Le fléau du travail dissimulé au tribunal de Fort-de-France : « le salarié voit ses droits bafoués »

Par 12/09/2023 - 14:00

Le tribunal correctionnel devait juger hier (lundi 11 septembre) deux dossiers de travail dissimulé. Soit pas moins de 16 personnes et 8 entreprises citées à comparaître sur l’ensemble des deux dossiers. Retour sur une problématique qui touche la Martinique mais aussi l’ensemble du territoire national.

    Le fléau du travail dissimulé au tribunal de Fort-de-France : « le salarié voit ses droits bafoués »
Audience de travail dissimulé au tribunal judiciaire de Fort-de-France

Des dossiers de travail dissimulé, le tribunal correctionnel de Fort-de-France en traite régulièrement. Ce lundi matin, deux affaires devaient être jugées mais seule une a été retenue.

À la barre : deux frères, associés d’une SARL fabricant de meubles à Sainte-Marie. C’est un contrôle des services de l’État qui a dévoilé le pot aux roses : entre 2015 et 2017, pas moins de sept salariés ont été employés sans être déclarés avec, dans certains cas, des conditions de travail ou d’hébergement indignes.

La Caisse Générale de Sécurité Sociale (CGSS) et l’un des salariés se sont constituées parties civiles

Les réquisitions sont sévères : la confiscation d’une somme équivalente à la hauteur du préjudice, soit 245 598 euros, une peine de 12 mois de prison avec sursis pour le principal prévenu ainsi qu’une amende de 150 000 euros dont une partie assortie de sursis…

La décision a été mise en délibéré au 2 octobre prochain.

Tribunal de Fort-de-France

Maître Laurie Chantalou-Nordé, avocate des deux prévenus jugés hier, réagit à cette affaire et, plus globalement, à la problématique du « travail au noir ».

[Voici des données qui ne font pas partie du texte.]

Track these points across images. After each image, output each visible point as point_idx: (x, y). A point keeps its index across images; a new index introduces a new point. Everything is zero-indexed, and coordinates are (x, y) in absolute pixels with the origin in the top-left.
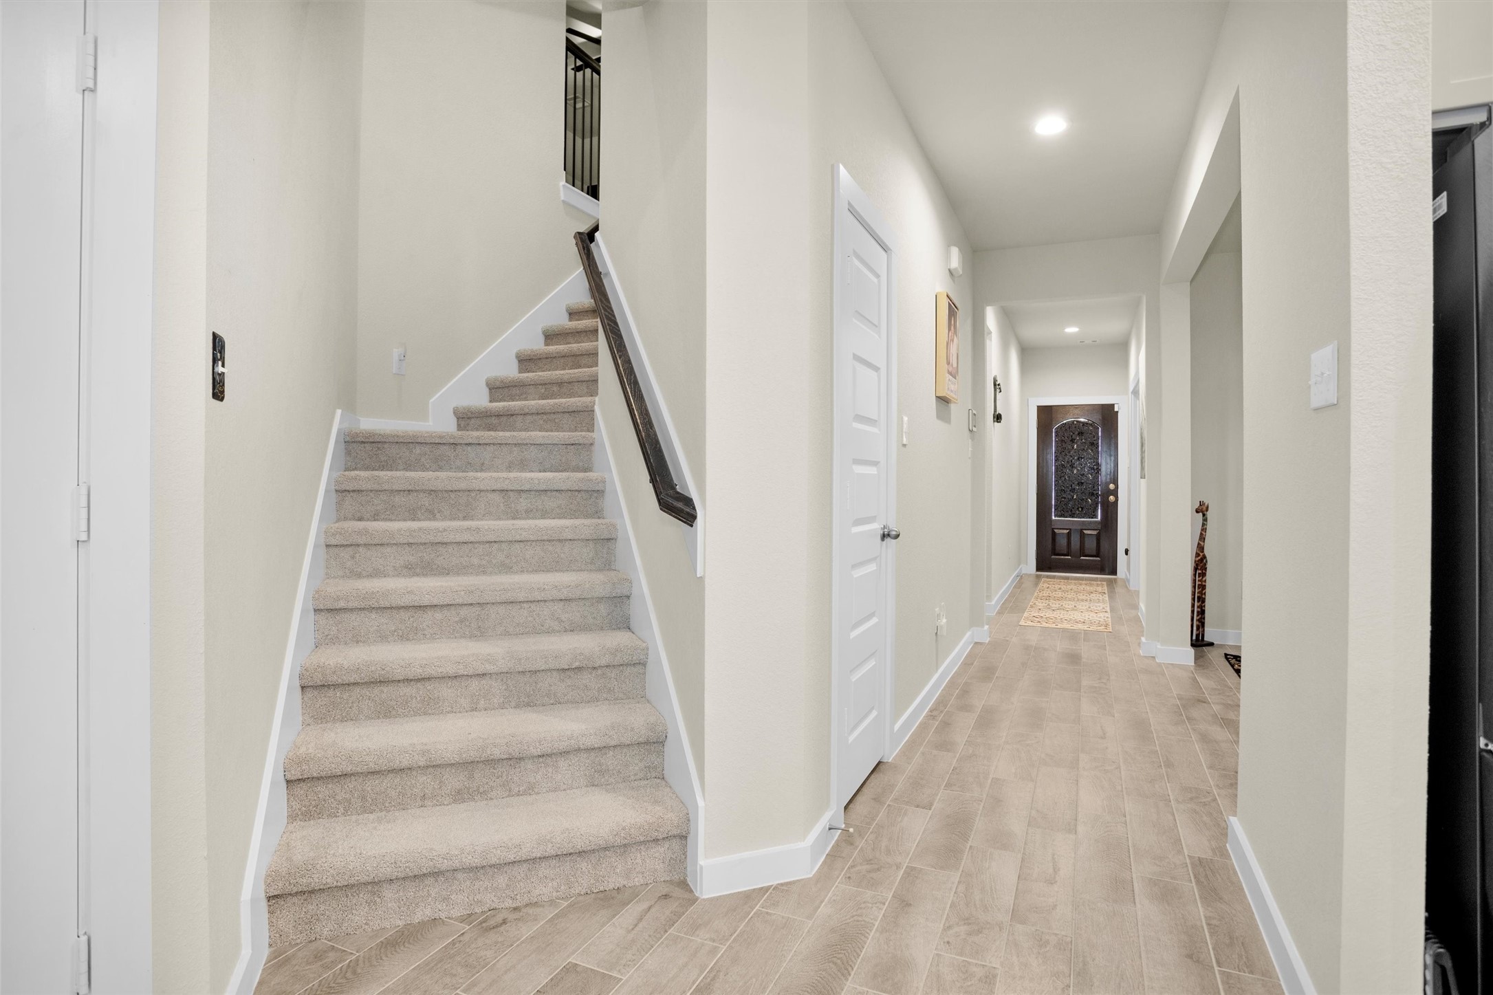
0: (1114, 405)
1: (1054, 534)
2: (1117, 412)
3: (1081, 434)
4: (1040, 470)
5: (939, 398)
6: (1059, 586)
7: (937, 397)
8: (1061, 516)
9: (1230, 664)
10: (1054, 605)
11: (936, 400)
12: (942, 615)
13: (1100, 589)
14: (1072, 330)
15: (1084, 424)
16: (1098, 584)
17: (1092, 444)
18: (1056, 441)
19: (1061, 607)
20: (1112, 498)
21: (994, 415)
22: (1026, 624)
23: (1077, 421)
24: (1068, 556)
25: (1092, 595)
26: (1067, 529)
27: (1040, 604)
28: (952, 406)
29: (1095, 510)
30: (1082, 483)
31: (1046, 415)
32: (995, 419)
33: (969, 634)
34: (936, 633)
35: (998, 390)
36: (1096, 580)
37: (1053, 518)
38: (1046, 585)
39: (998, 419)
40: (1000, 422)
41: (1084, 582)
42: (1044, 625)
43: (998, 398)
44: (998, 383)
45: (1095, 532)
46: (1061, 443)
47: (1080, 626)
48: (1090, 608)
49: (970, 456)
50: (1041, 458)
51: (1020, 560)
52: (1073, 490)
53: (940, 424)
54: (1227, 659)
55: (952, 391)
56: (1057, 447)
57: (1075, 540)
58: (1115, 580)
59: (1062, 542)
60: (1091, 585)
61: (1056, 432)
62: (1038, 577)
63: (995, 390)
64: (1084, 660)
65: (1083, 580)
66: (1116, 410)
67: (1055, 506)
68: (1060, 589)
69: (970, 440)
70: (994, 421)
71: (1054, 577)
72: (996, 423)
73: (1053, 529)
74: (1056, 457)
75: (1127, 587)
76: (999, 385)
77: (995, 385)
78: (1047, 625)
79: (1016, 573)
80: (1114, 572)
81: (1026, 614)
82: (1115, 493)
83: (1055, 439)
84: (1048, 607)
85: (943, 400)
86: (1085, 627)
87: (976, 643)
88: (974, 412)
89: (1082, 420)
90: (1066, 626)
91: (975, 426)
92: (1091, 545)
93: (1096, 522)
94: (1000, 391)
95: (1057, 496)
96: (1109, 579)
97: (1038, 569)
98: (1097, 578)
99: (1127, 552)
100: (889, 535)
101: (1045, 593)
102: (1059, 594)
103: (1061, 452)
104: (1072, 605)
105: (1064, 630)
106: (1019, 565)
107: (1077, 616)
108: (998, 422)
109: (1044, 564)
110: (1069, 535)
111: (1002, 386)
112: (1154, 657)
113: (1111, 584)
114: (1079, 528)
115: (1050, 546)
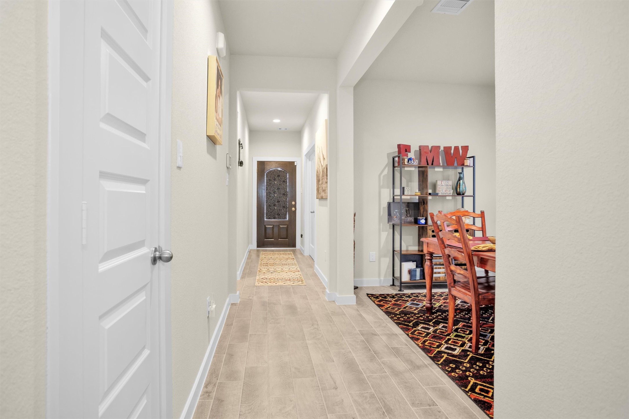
0: (294, 162)
1: (266, 228)
2: (296, 166)
3: (279, 176)
4: (259, 195)
5: (209, 137)
6: (271, 256)
7: (207, 135)
8: (269, 218)
9: (372, 301)
10: (271, 269)
11: (207, 139)
12: (212, 303)
13: (290, 256)
14: (277, 121)
15: (280, 171)
16: (288, 253)
17: (284, 181)
18: (266, 180)
19: (275, 270)
20: (293, 209)
21: (239, 161)
22: (259, 285)
23: (277, 170)
24: (273, 239)
25: (288, 261)
26: (272, 225)
27: (264, 270)
28: (218, 147)
29: (286, 214)
30: (279, 201)
31: (261, 165)
32: (239, 164)
33: (228, 300)
34: (208, 317)
35: (241, 148)
36: (286, 251)
37: (265, 219)
38: (264, 256)
39: (241, 164)
40: (242, 166)
41: (282, 253)
42: (270, 284)
43: (241, 152)
44: (241, 143)
45: (286, 226)
46: (269, 180)
47: (288, 283)
48: (289, 269)
49: (227, 184)
50: (259, 189)
51: (249, 242)
52: (275, 205)
53: (209, 157)
54: (369, 297)
55: (218, 134)
56: (267, 183)
57: (276, 230)
58: (295, 249)
59: (269, 232)
60: (286, 254)
61: (266, 175)
62: (258, 251)
63: (239, 147)
64: (299, 310)
65: (281, 251)
66: (295, 165)
67: (266, 213)
68: (271, 258)
69: (227, 174)
70: (239, 165)
71: (266, 250)
72: (240, 167)
73: (265, 225)
74: (266, 188)
75: (303, 254)
76: (241, 144)
77: (239, 144)
78: (271, 284)
79: (247, 250)
80: (294, 245)
81: (257, 277)
82: (295, 206)
83: (266, 179)
84: (268, 271)
85: (212, 140)
86: (291, 283)
87: (232, 304)
88: (230, 156)
89: (279, 169)
90: (280, 283)
91: (230, 165)
92: (284, 233)
93: (286, 221)
94: (242, 148)
95: (267, 208)
96: (292, 249)
97: (258, 246)
98: (287, 250)
99: (302, 236)
100: (160, 258)
101: (265, 261)
102: (272, 261)
103: (269, 184)
104: (280, 268)
105: (281, 287)
106: (248, 246)
107: (284, 275)
108: (241, 166)
109: (261, 243)
110: (273, 228)
111: (243, 145)
112: (334, 301)
113: (294, 252)
114: (278, 224)
115: (264, 234)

Peut-être s’agissait-il d’une audience à thème donc le tribunal était saisi de procédures de même nature. Mais, dans un premier temps, encore faudrait-il caractériser l’existence de ce travail dissimulé, comme dans le dossier jugé aujourd’hui. Nul n’ignore qu’ici, comme ailleurs, c’est une chose qui existe. Malheureusement parce que, parfois, la procédure pour l’emploi de travailleurs étrangers est extrêmement difficile, notamment pour avoir des visas. Donc certains employeurs peuvent peut-être perdre patience et se disent « on peut commencer et on régularise plus tard ». Parfois, cela vient des salariés eux-mêmes ou des personnes qui souhaitent travailler et ne pas être déclarés. Ce n’est pas une excuse mais c’est un fait qu’il faut constater 

14 prévenus dans le second dossier

Le second dossier a, pour sa part, été renvoyé au 15 avril. Pas moins de 14 prévenus étaient cités : 7 personnes et 7 entreprises.

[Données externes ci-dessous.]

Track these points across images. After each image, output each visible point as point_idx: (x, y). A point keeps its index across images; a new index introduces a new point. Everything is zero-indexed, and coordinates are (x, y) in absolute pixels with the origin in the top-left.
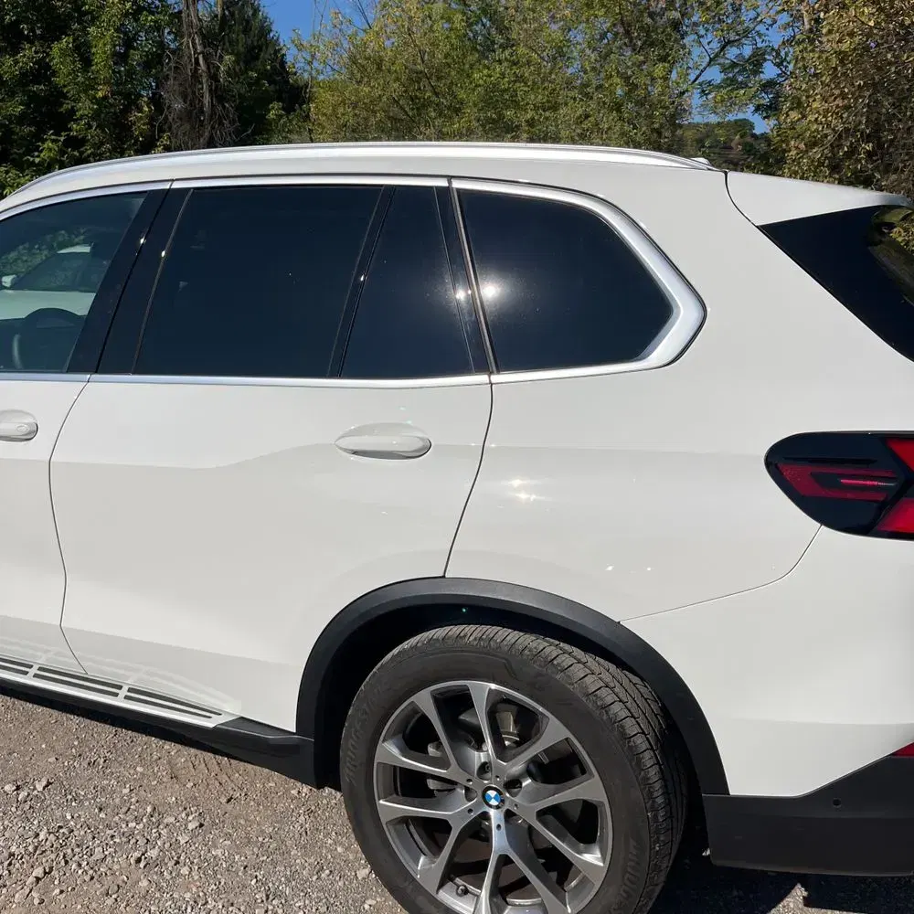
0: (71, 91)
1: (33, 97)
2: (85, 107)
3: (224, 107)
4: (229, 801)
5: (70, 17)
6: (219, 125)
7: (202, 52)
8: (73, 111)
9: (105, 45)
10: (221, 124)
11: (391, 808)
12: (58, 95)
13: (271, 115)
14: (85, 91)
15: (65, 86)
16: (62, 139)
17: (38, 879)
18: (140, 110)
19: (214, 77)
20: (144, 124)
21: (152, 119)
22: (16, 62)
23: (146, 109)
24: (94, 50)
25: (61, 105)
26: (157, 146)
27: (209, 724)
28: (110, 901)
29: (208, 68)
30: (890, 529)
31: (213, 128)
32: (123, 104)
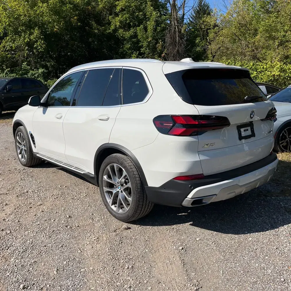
0: (142, 40)
1: (133, 42)
2: (145, 44)
3: (182, 40)
4: (94, 193)
5: (143, 19)
6: (180, 46)
7: (177, 25)
8: (142, 45)
9: (151, 26)
10: (181, 45)
11: (106, 189)
12: (138, 41)
13: (197, 41)
14: (145, 40)
15: (140, 39)
16: (137, 53)
17: (55, 198)
18: (160, 44)
19: (180, 32)
20: (160, 47)
21: (162, 46)
22: (129, 33)
23: (161, 43)
24: (148, 28)
25: (139, 44)
26: (163, 53)
27: (83, 173)
28: (64, 202)
29: (178, 30)
30: (173, 134)
31: (179, 47)
32: (155, 42)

Parmi les victimes de la partie civile : le conseil national des activités privées de sécurité Délégation Territoriale Antilles Guyane, le Pôle Emploi Martinique, mais aussi l’Urssaf Martinique.

Maître Georges-Emmanuel Germany, Bâtonnier, qui intervenait dans le premier dossier, rappelle la situation pénalisante pour un salarié non déclaré, considéré comme « une victime ».

Il voit tous ses droits sociaux bafoués. Il ne peut pas tomber malade, pas avoir d’accident parce qu’il n’est pas couvert. Il n’aura pas de retraites et, en cela, c’est vraiment une situation très difficile à vivre du côté des salariés. Maintenant, je peux entendre que, du côté des employeurs, la situation soit difficile. Et, l’état du droit ne permet pas toujours d’avoir recours à telle ou telle personne quand c’est une personne de nationalité étrangère alors, peut-être, faudra-il que le droit évolue, que nous ayons des « lois péyi » et la faculté de fluidifier les relations du travail. Mais, en tout cas, aujourd’hui, nous sommes en l’état d’une situation où il faut respecter la loi 

INFOS +

Quels sont les risques encourus ?

L’entrepreneur est tenu de déclarer à l'Urssaf tout travail effectué par lui-même ou par un ou plusieurs salariés. S’il ne le fait pas, il s’expose à des poursuites pénales.

Un délit de travail illégal est passible de 3 ans d'emprisonnement et 45 000 euros d'amende (225 000 euros s'il s'agit d'une société). Il peut monter à 5 ans de prison et 75 000 euros d’amende (375 000 pour une société) s’il concerne un mineur ou une personne vulnérable et 10 ans de prison et 100 000 euros d'amende (500 000 euros pour une société) s’il est commis en bande organisée.

Des peines complémentaires peuvent être prononcées (interdiction d’exercer, exclusion des marchés publics, confiscation d’objets issus du délit…).